Saturday morning saw a downpour of rain in the town of Micanopy that turned its roads into a slosh of dirt and murky water.
That didn’t stop residents from coming to Micanopy’s newest facility – a multi-purpose community center.
The Willie Mae Stokes Community Center officially opened its doors Dec. 1, and founders of the center believe it will create a number of new opportunities and resources with it.
“It’s finally here,” said Chris Stokes, executive director of the community center and pastor of New Beginning Christian Worship Center across the street. “I’m excited at the fact that it’s named after my mom and the hope that she’s looking down and she’s proud. I’m proud thinking she’s proud.”
Stokes’ mother, Willie Mae (pictured at right), was an active member in the church and the community before her death in 2011, taking part in many activities and outreach throughout the town.
As the grand opening continued Saturday, local figures, such as Micanopy Mayor Tim Parker, County Commissioner Marihelen Wheeler, and State Senator Keith Perry came to show their support for the new resource. Eastside High School’s Alumni Band performed through a light drizzle, and leaders on the project spoke.
“Even though we’ve put a tremendous amount of hours, blood, sweat and tears into this project, I think the work has really just begun,” said Layla Ruffino, the board president for the community center. “When I come in and see all the activities we’re going to be providing and kids having a place to be, I think that’s really when it’s gonna set in.”
And the community center does have plenty of resources they plan to offer. For children, recreational sports teams that are not currently available for elementary and middle schoolers. One corner sits video game consoles and TVs that the kids can play. It’s donned ‘Sean’s Corner’ in remembrance of Stokes’ son, who passed away last year in an ATV accident. The center wants to introduce a homework help program, along with other activities that will keep kids from wandering the town, which they believe can cause trouble.
The facility received a grant from Dell, which gifted them a computer lab and a 3D printer.
“We kind of want to introduce technology through here in partnership with the school,” Stokes said.
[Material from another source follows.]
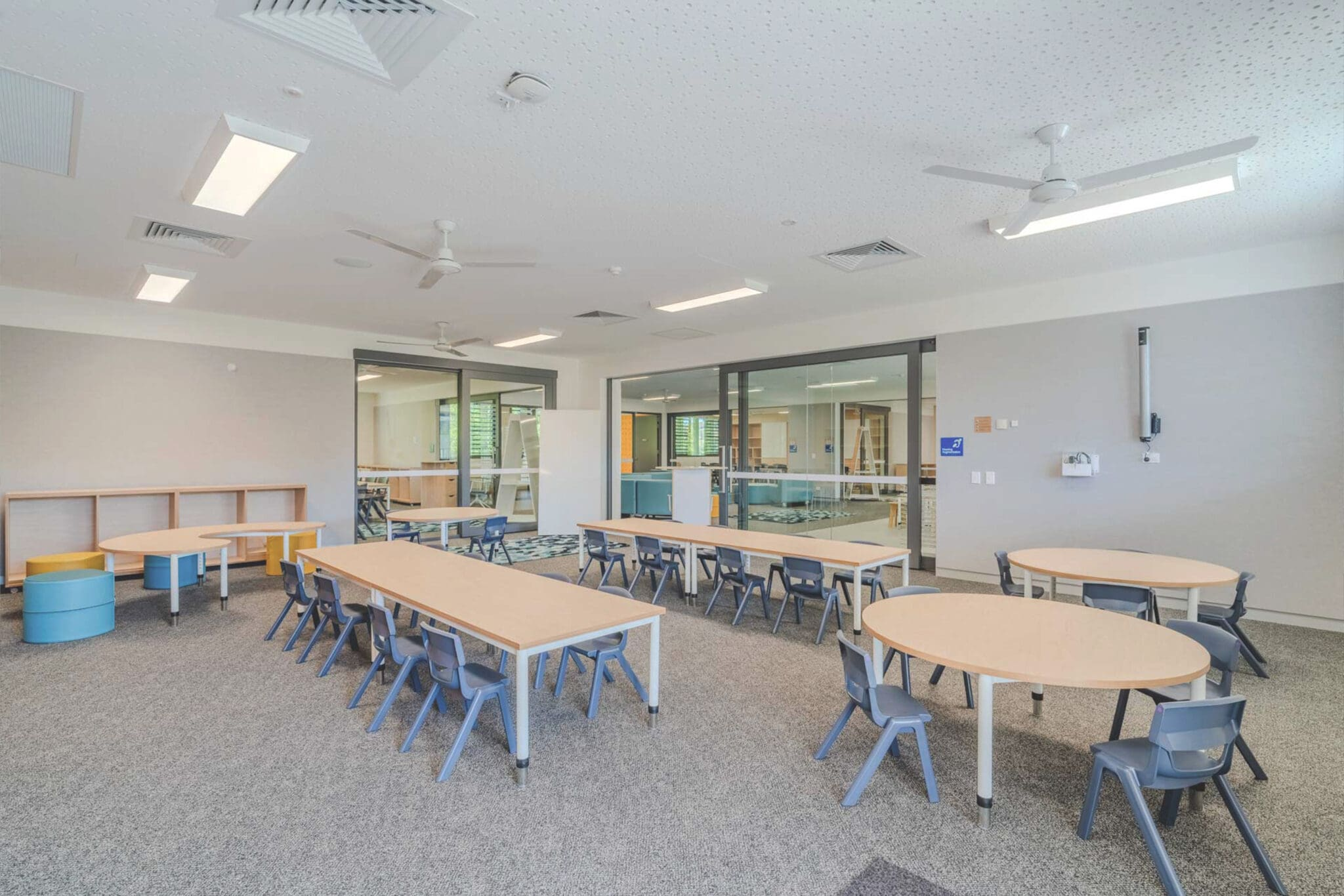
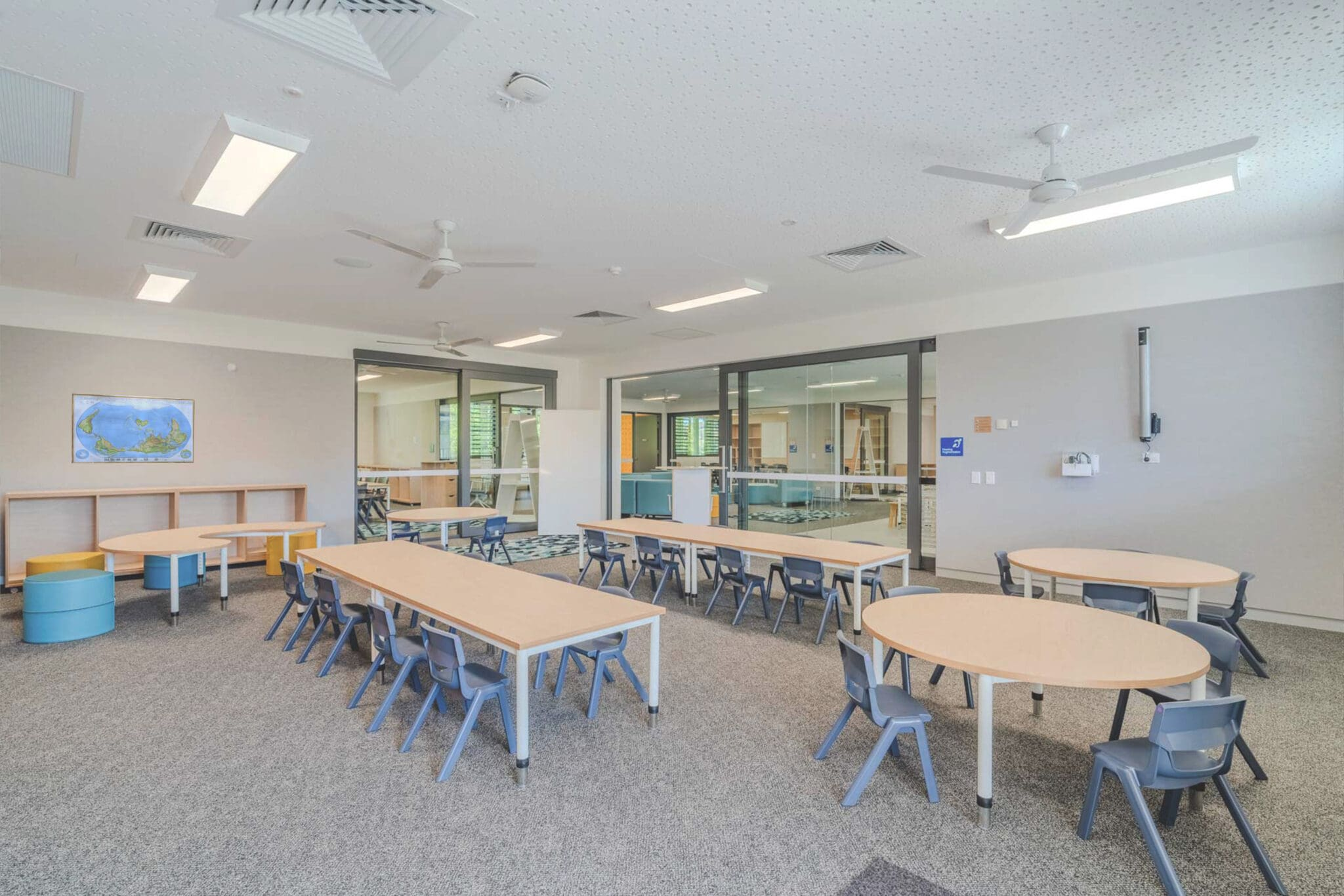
+ world map [71,393,196,464]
For adults, the community center will provide itself as a new resource for resume-building and job searches. Residents can come in and use the Wi-Fi, send faxes or get a document notarized.
Behind the center, a garden named after PJ – one of the church and community members who passed away in November – will be available for gardening and enhancement.
Stokes also says he is looking for ways to implement health care into the center, inviting buses to Micanopy to help those who don’t have health care.
“In six months, it’s going to be really good,” said Mayor Tim Parker. “Next year, it’ll be even better. And as more people take part in it, then I think it will continue to grow.”
In 2017, Stokes held a grand opening for the building, hoping to get it open by the end of the year or early into 2018. However, finances became an issue.
“The work was all being done pay-by-pay, and trying to match the work with the finances to get it done,” Stokes said. “There were times where we were going 50 miles an hour, and we’d come to a screeching halt.”
Stokes says that there were people who didn’t immediately recognize the need for the center, or thought that it would only serve black people.
“The more and more we kept going, the perception started to change,” he said. “People really started to get into it.”
“When the power came on, now people can actually say ‘OK, they’re trying to do something’.”
Now, Stokes hopes to provide for a community that raised him and is in great need of additional resources that can drive the town forward.
“A lot of people have ideas and visions, dreams. The difference is, though, putting it in action and making it happen,” said State Senator Keith Perry. “For him to have not only the vision, but then to go ahead and get it open – it’s pretty amazing.”
“These kinds of things, they seem small in the big scheme of things,” said Sen. Perry. “They seem not that significant. But they are, they’re so important to communities to have these.”